» **Goal of the exercise**
Print nothing but the lines from the start of the listing below through the line that contains "Table 4. Comparison". Do not include the pictures.

» **Supplied material**

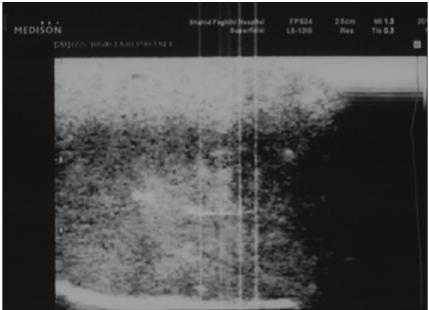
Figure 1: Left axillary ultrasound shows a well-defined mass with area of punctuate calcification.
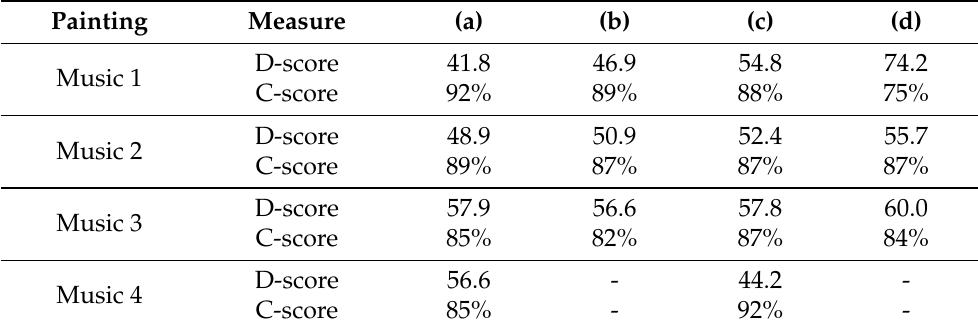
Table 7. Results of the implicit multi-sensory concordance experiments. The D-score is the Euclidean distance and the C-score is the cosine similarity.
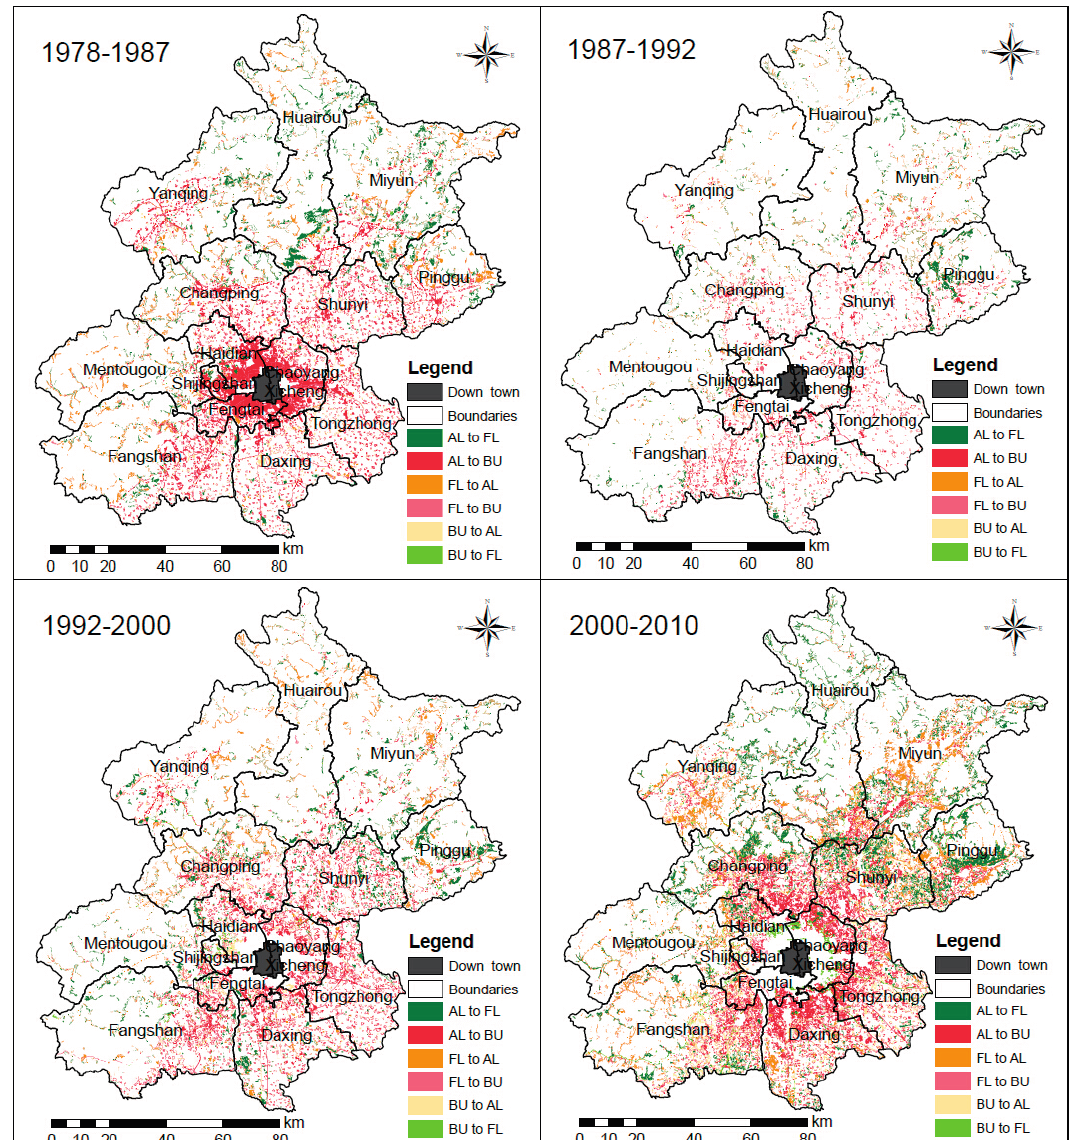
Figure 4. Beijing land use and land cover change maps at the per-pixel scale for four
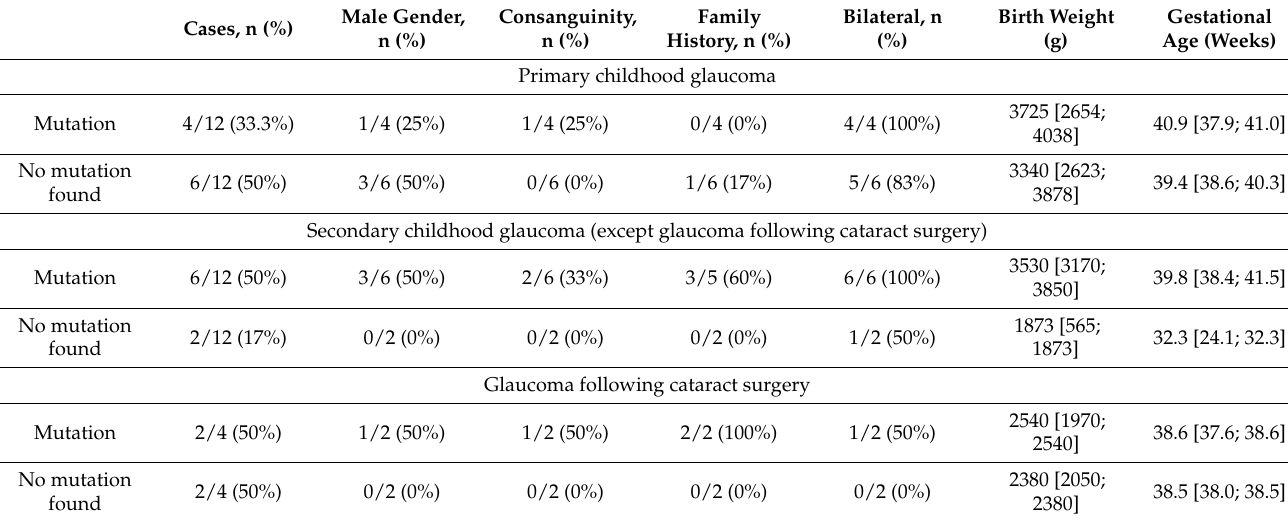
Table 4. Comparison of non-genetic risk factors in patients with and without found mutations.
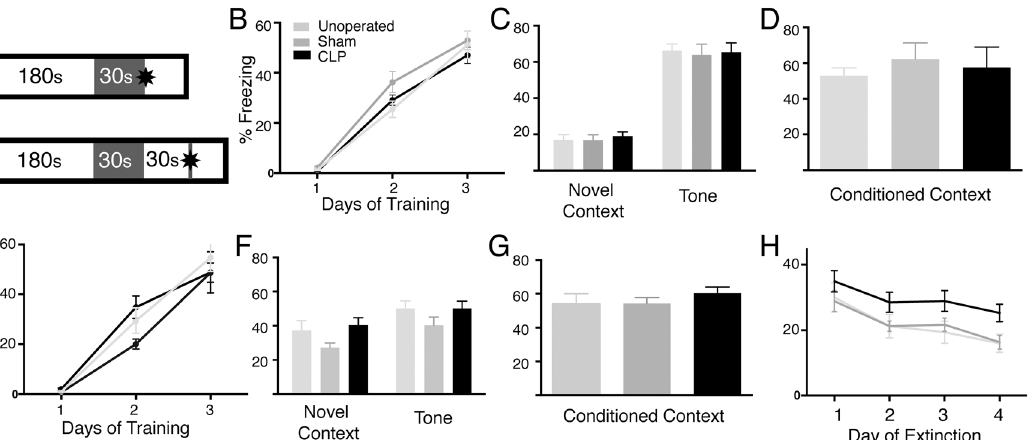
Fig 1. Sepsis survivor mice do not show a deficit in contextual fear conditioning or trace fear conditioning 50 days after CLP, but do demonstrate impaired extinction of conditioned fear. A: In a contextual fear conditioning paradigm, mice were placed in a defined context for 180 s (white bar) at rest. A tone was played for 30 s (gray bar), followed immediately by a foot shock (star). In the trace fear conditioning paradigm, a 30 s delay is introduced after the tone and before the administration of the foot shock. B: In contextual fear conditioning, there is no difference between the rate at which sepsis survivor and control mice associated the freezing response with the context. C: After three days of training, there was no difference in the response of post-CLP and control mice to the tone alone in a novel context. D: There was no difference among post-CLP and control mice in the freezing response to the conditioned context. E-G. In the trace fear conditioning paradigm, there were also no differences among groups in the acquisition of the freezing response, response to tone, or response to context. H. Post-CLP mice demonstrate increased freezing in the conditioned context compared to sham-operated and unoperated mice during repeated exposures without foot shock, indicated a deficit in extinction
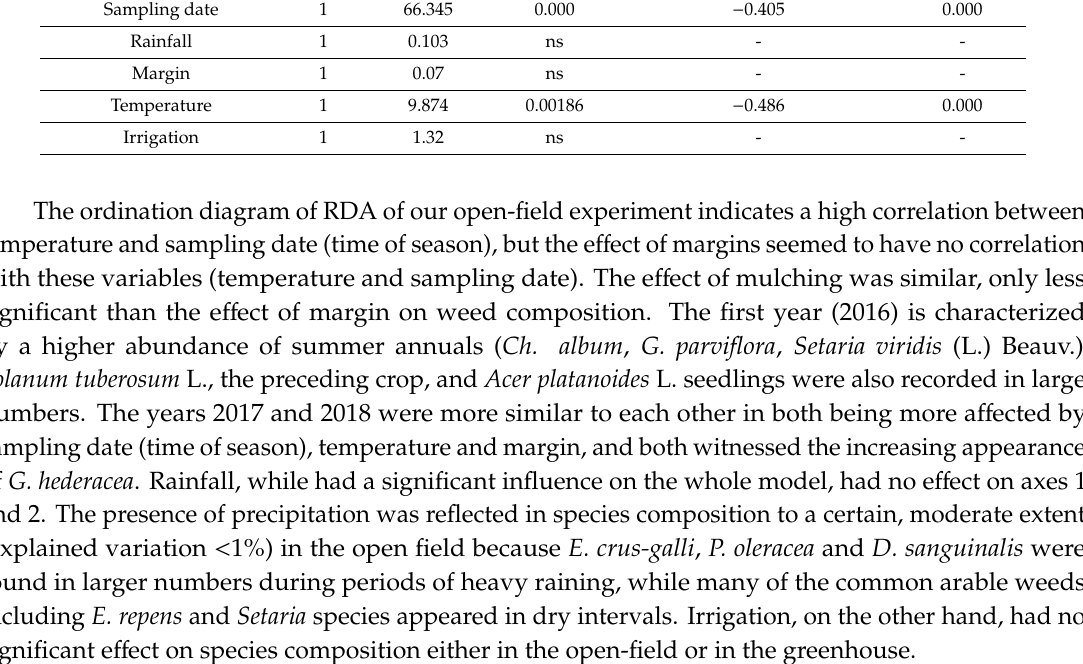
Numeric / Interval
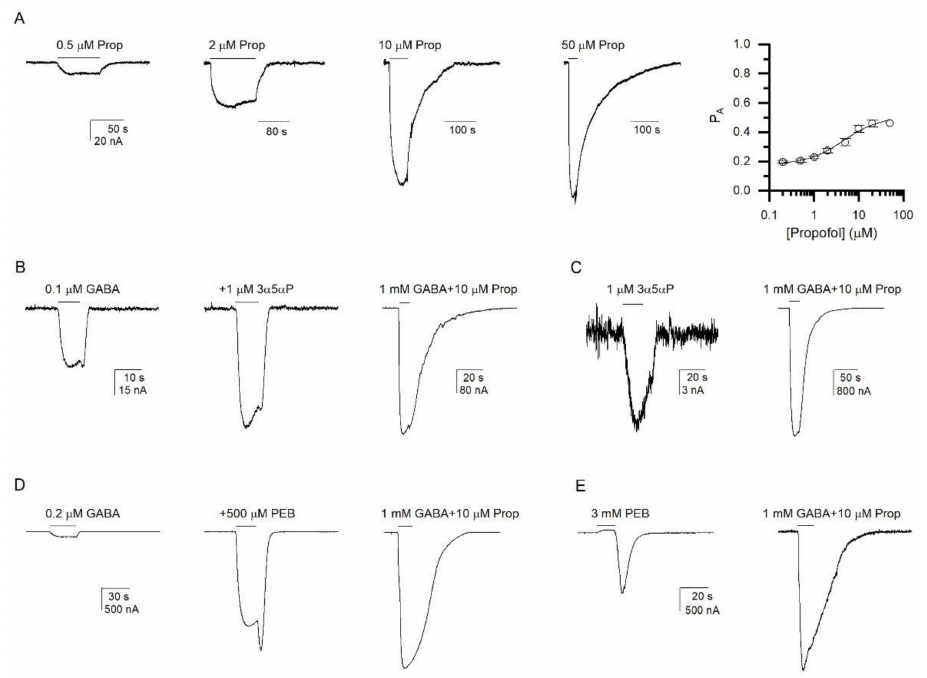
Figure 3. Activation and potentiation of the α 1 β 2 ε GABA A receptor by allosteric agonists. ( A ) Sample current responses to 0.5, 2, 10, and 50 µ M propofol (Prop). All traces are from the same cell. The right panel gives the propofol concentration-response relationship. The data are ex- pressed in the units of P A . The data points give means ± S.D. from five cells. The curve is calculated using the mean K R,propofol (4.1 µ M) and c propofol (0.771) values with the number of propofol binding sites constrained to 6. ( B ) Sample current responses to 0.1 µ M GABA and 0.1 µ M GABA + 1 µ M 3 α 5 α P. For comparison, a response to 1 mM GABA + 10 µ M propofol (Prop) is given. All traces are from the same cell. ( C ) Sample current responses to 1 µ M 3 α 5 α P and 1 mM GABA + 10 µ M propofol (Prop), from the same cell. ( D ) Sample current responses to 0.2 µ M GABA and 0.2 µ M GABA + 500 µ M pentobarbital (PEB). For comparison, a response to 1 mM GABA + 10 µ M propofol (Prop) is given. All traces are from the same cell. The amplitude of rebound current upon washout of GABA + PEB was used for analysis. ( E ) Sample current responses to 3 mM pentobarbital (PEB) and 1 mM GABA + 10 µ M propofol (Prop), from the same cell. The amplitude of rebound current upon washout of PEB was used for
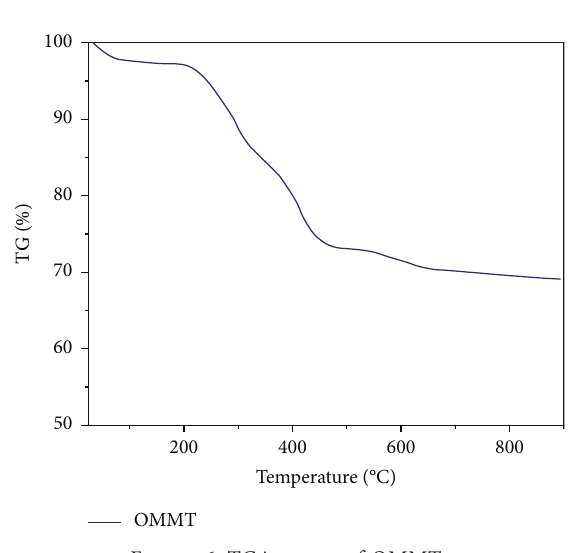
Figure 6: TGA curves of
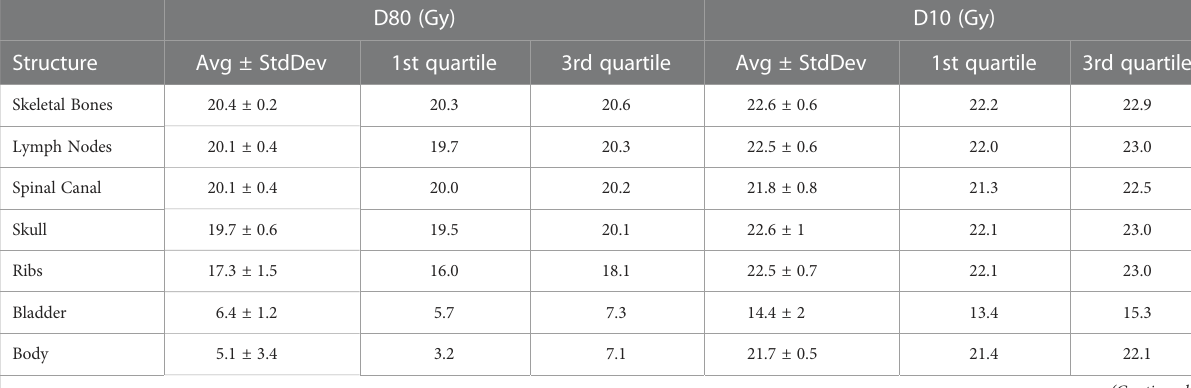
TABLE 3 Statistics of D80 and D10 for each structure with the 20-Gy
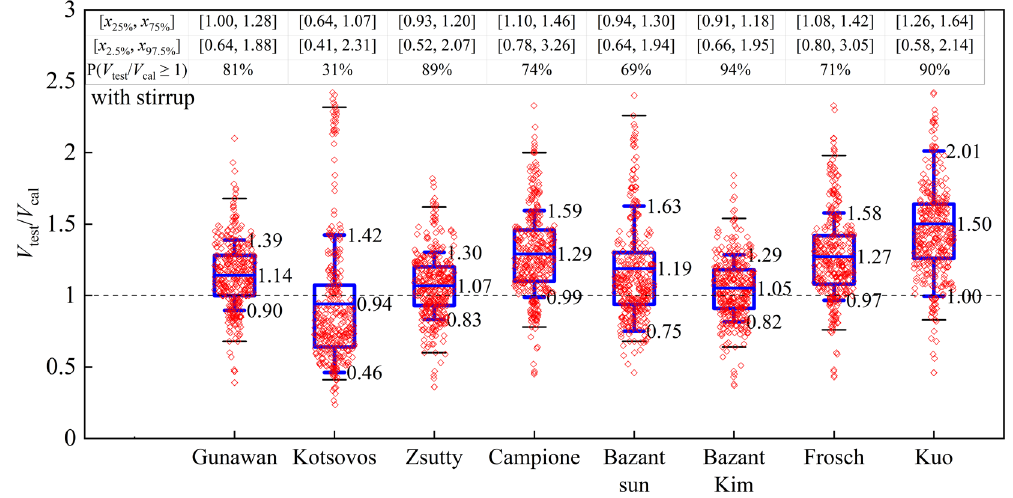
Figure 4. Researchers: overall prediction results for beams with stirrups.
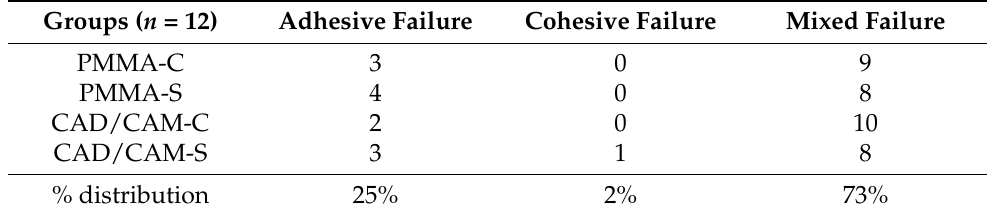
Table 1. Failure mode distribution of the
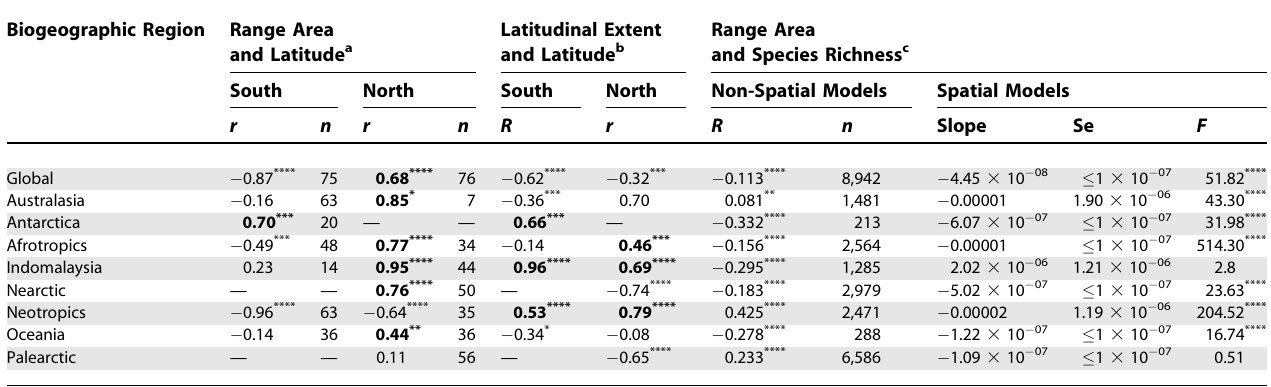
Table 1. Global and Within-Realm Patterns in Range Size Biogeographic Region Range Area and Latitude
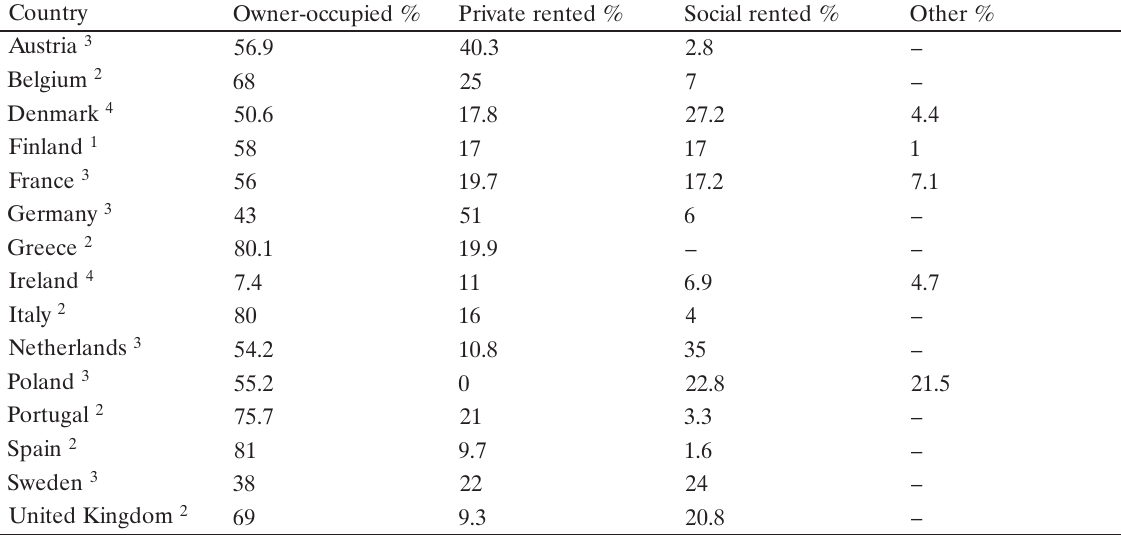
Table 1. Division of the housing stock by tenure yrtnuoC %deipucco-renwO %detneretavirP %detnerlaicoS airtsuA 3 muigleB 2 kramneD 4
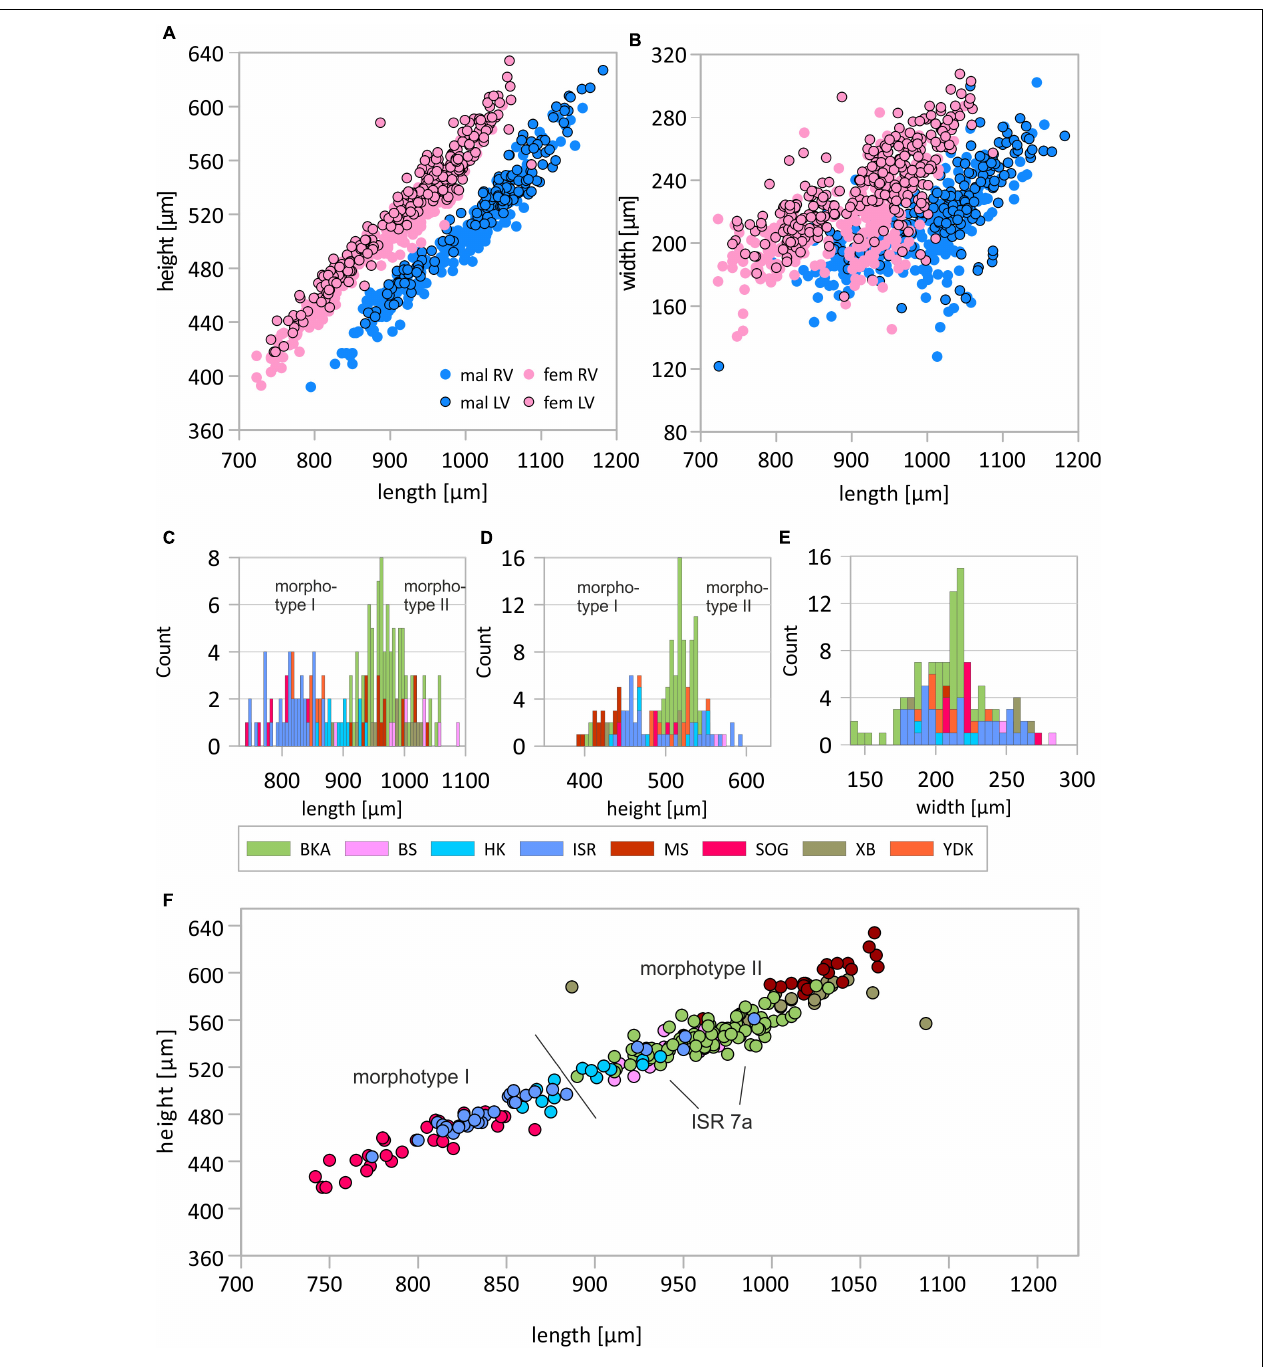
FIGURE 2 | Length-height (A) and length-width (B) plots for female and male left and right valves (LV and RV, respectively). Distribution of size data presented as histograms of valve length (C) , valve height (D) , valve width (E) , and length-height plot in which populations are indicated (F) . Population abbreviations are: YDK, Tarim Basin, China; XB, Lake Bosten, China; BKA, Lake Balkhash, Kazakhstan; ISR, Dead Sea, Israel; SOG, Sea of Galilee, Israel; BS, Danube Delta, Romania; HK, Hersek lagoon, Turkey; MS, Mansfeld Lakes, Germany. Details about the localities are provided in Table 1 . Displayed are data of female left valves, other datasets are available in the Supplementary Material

» **Task result**
Figure 1: Left axillary ultrasound shows a well-defined mass with area of punctuate calcification.
Table 7. Results of the implicit multi-sensory concordance experiments. The D-score is the Euclidean distance and the C-score is the cosine similarity.
Figure 4. Beijing land use and land cover change maps at the per-pixel scale for four
Table 4. Comparison of non-genetic risk factors in patients with and without found mutations.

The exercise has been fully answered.